F-Actor: Controllable Conversational Behaviour in Full-Duplex Models
This work addresses the need for more natural and engaging conversational AI systems by enabling dynamic behavioral control, though it is incremental as it builds on existing full-duplex and instruction-following methods.
The authors tackled the problem of limited customization in spoken conversational systems by developing an open, instruction-following full-duplex model that can control speaker voice, topic, and conversational behaviors, requiring only 2,000 hours of data for efficient training under academic constraints.

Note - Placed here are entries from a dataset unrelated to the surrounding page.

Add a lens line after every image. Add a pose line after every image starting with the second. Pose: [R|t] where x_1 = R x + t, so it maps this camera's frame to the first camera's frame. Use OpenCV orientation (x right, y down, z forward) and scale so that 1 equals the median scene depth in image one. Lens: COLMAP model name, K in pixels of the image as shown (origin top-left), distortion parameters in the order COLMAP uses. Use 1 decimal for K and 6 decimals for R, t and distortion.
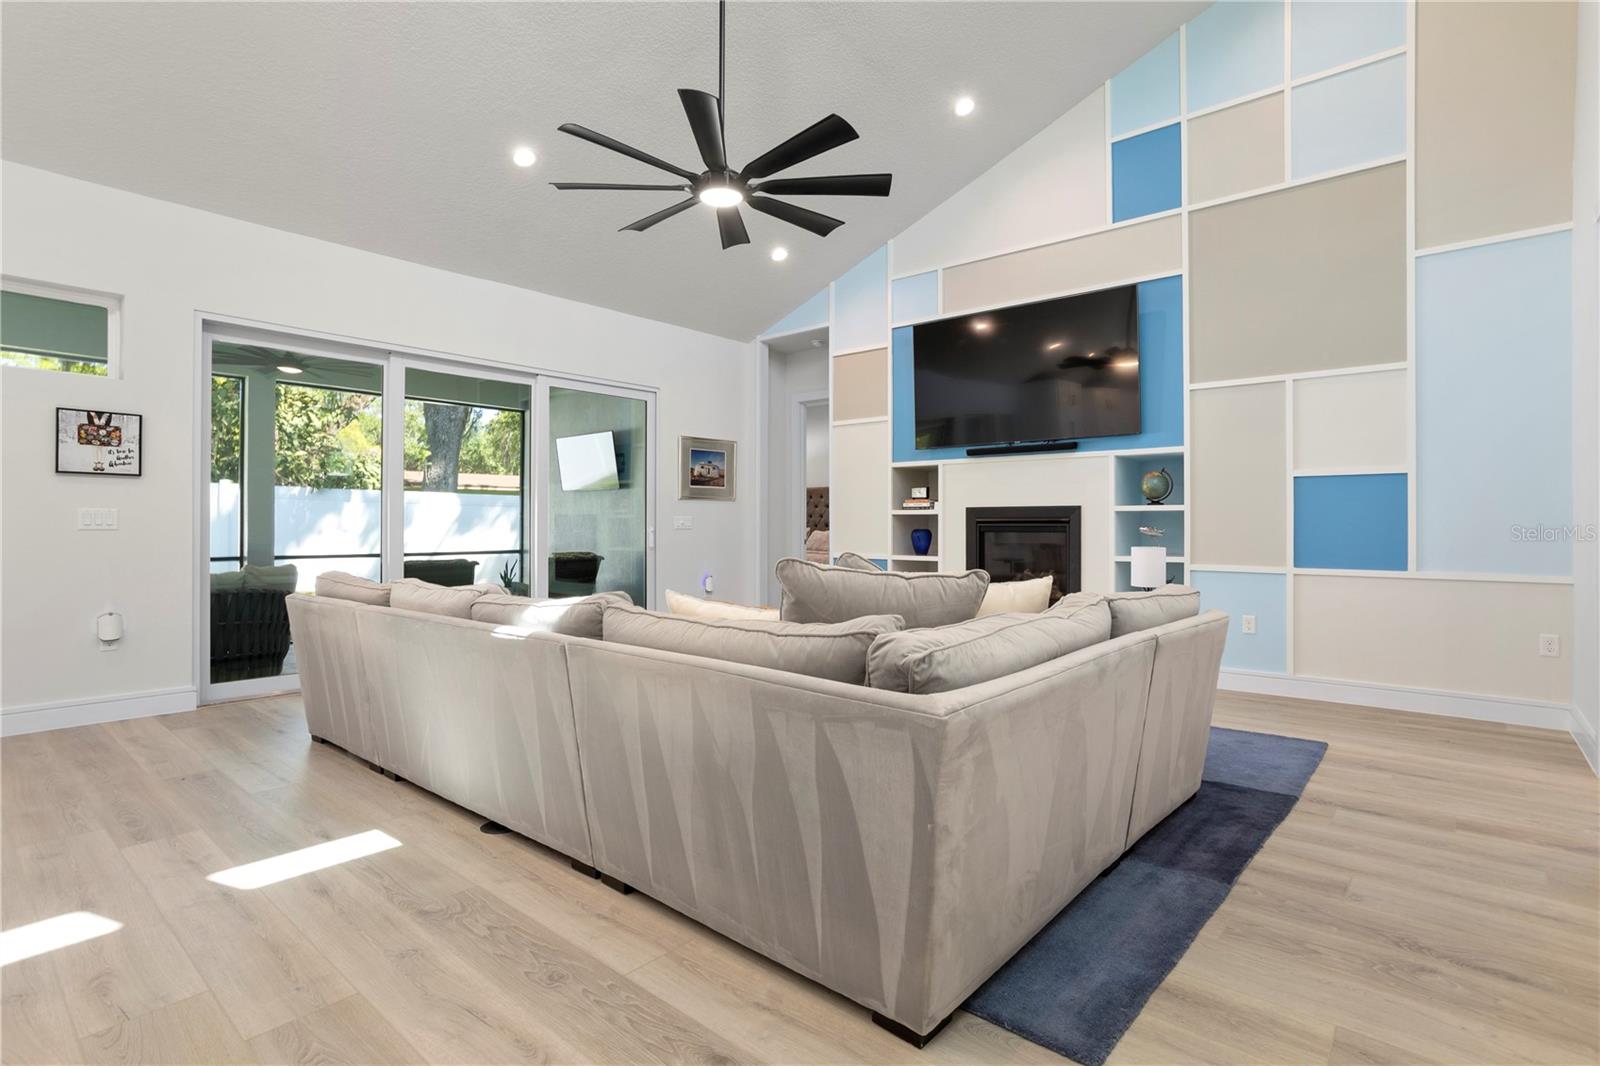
lens RADIAL K [[769.5, 0, 805.1], [0, 769.5, 518.4], [0, 0, 1]] dist [-0.046110, 0.023215]
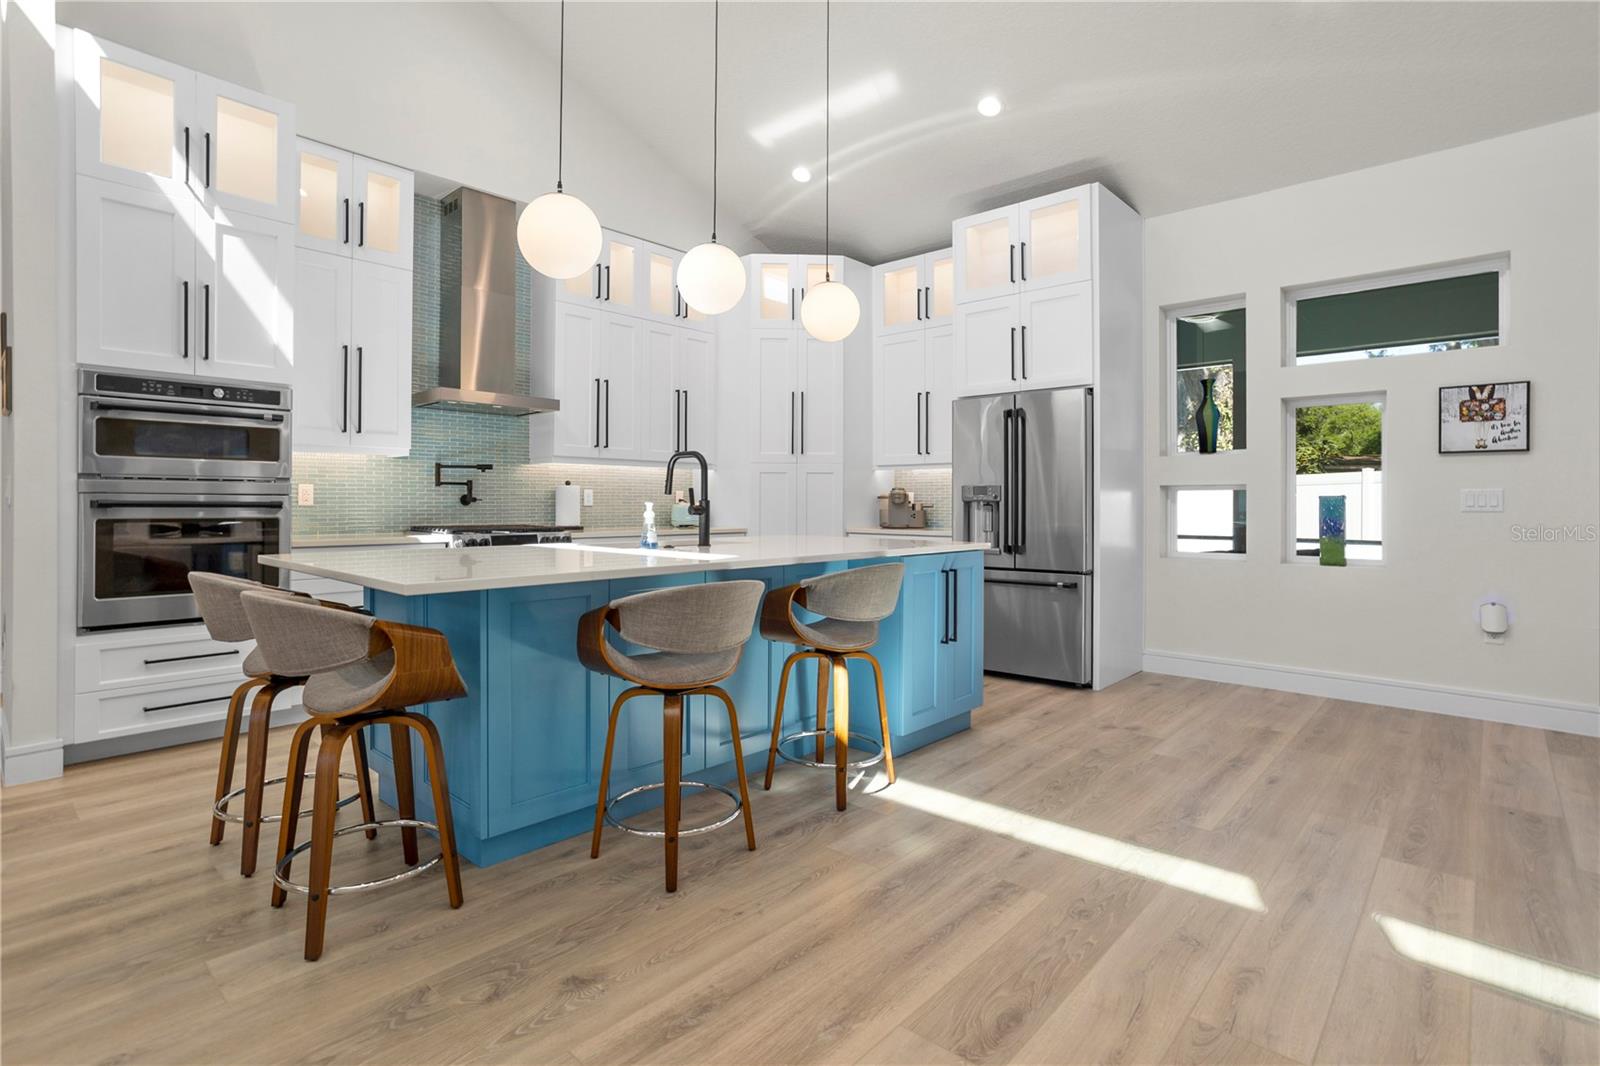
lens RADIAL K [[777.0, 0, 815.3], [0, 777.0, 505.5], [0, 0, 1]] dist [-0.009293, 0.009207]
pose [[-0.004128, 0.000030, -0.999991, 0.024210], [0.004951, 0.999988, 0.000009, 0.003190], [0.999979, -0.004951, -0.004128, 0.181712]]
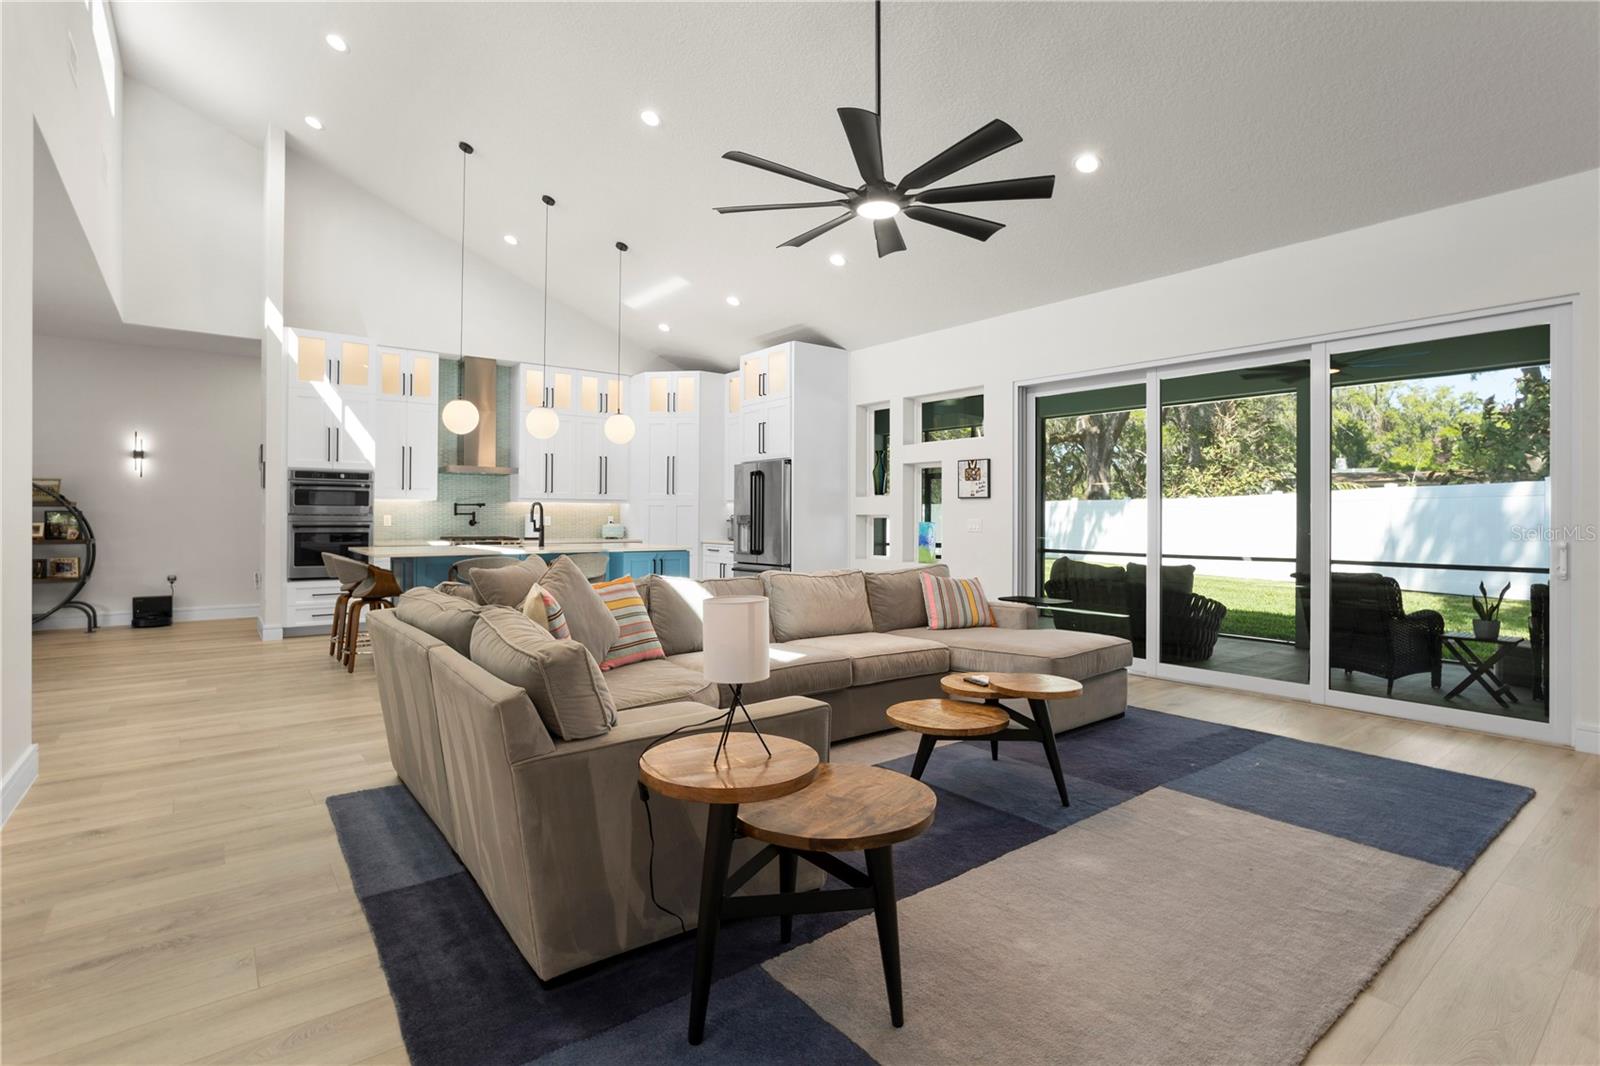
lens RADIAL K [[769.5, 0, 805.1], [0, 769.5, 518.4], [0, 0, 1]] dist [-0.046110, 0.023215]
pose [[-0.178274, -0.001331, -0.983980, 0.782048], [0.003529, 0.999992, -0.001992, -0.012809], [0.983974, -0.003828, -0.178268, 0.950934]]
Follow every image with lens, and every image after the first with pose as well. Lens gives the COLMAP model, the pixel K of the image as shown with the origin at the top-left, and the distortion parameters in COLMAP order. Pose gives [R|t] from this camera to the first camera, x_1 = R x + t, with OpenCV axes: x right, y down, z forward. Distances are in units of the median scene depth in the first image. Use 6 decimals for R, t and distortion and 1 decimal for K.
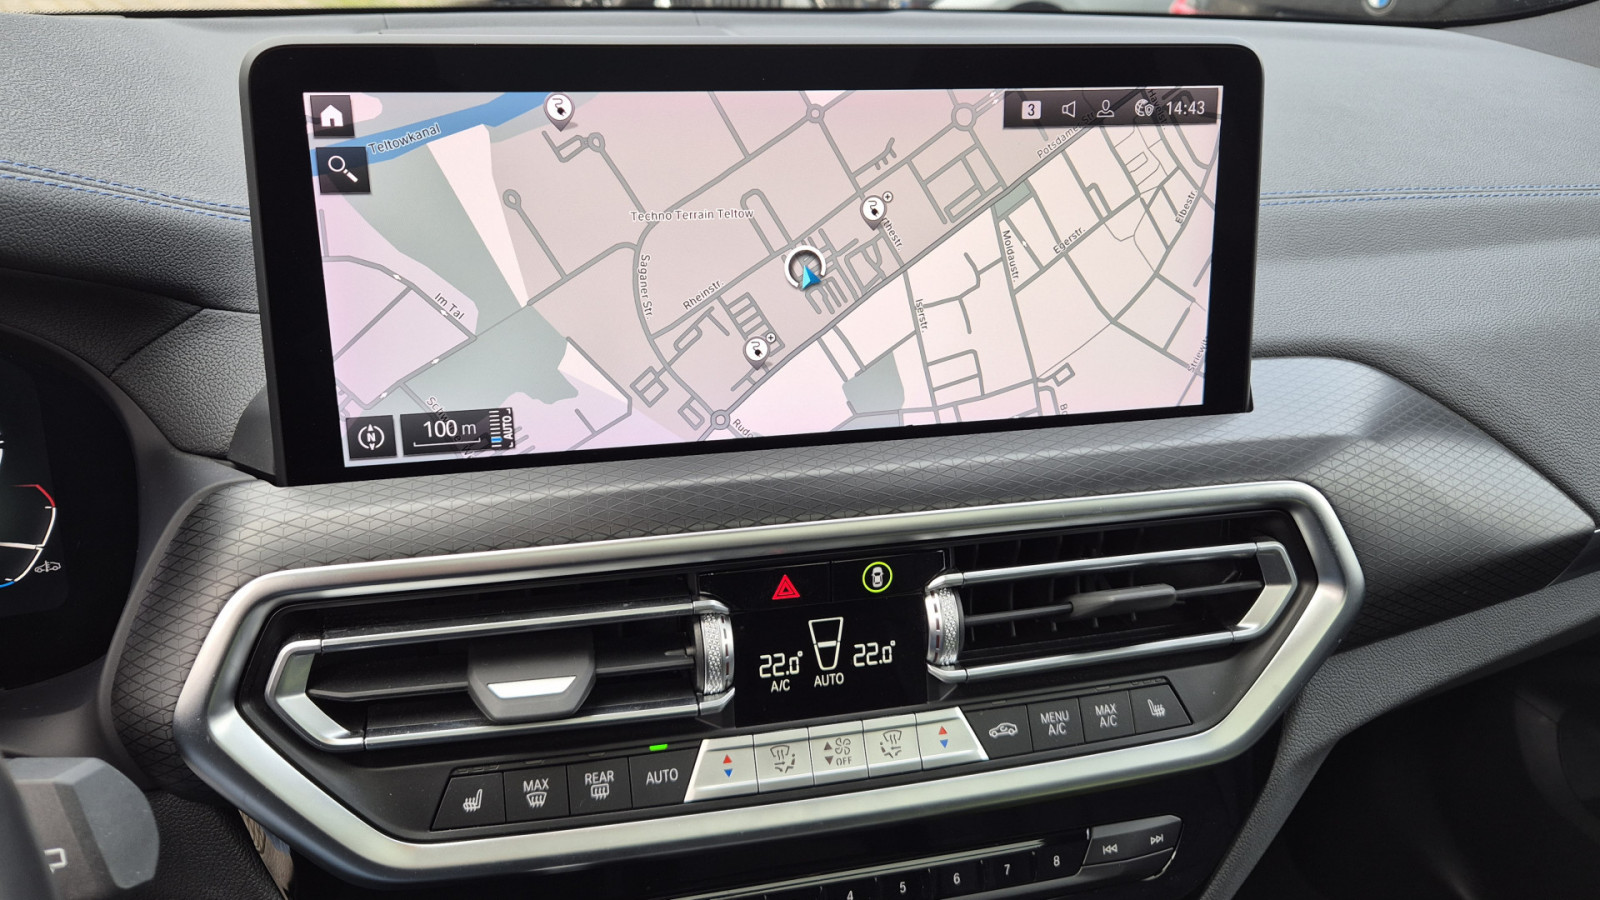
lens RADIAL K [[1174.1, 0, 800.0], [0, 1174.1, 450.0], [0, 0, 1]] dist [0.004343, -0.003943]
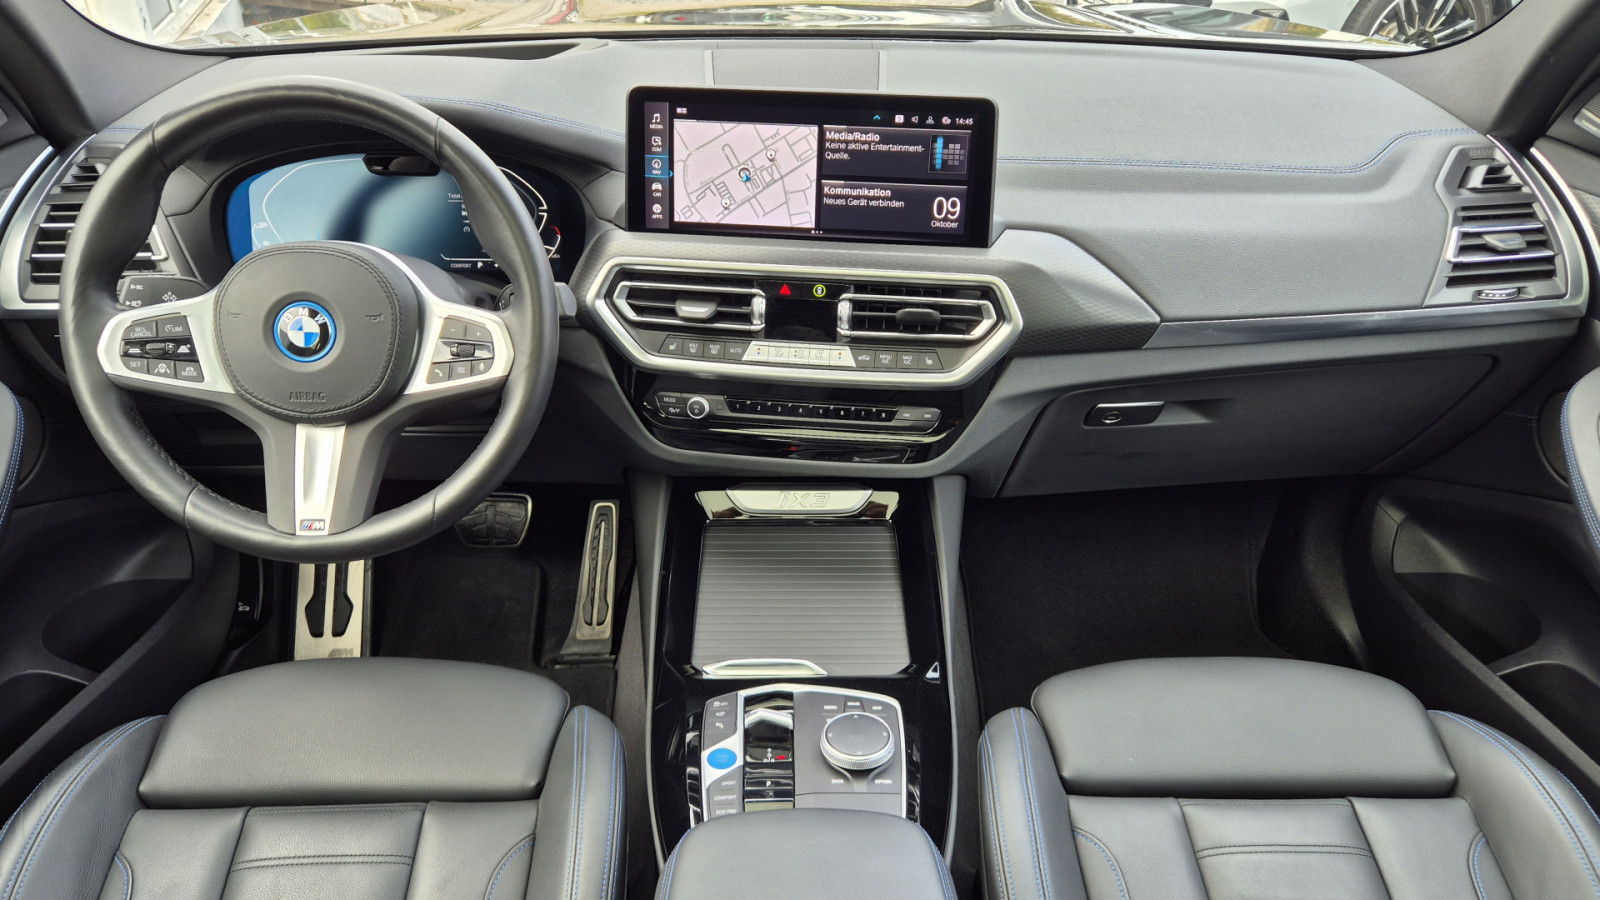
lens RADIAL K [[1174.1, 0, 800.0], [0, 1174.1, 450.0], [0, 0, 1]] dist [0.004343, -0.003943]
pose [[0.934114, 0.155239, -0.321452, 0.958681], [-0.129712, 0.986547, 0.099499, 0.208993], [0.332573, -0.051247, 0.941684, -1.600505]]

Spoken conversational systems require more than accurate speech generation to have human-like conversations: to feel natural and engaging, they must produce conversational behaviour that adapts dynamically to the context. Current spoken conversational systems, however, rarely allow such customization, limiting their naturalness and usability. In this work, we present the first open, instruction-following full-duplex conversational speech model that can be trained efficiently under typical academic resource constraints. By keeping the audio encoder frozen and finetuning only the language model, our model requires just 2,000 hours of data, without relying on large-scale pretraining or multi-stage optimization. The model can follow explicit instructions to control speaker voice, conversation topic, conversational behaviour (e.g., backchanneling and interruptions), and dialogue initiation. We propose a single-stage training protocol and systematically analyze design choices. Both the model and training code will be released to enable reproducible research on controllable full-duplex speech systems.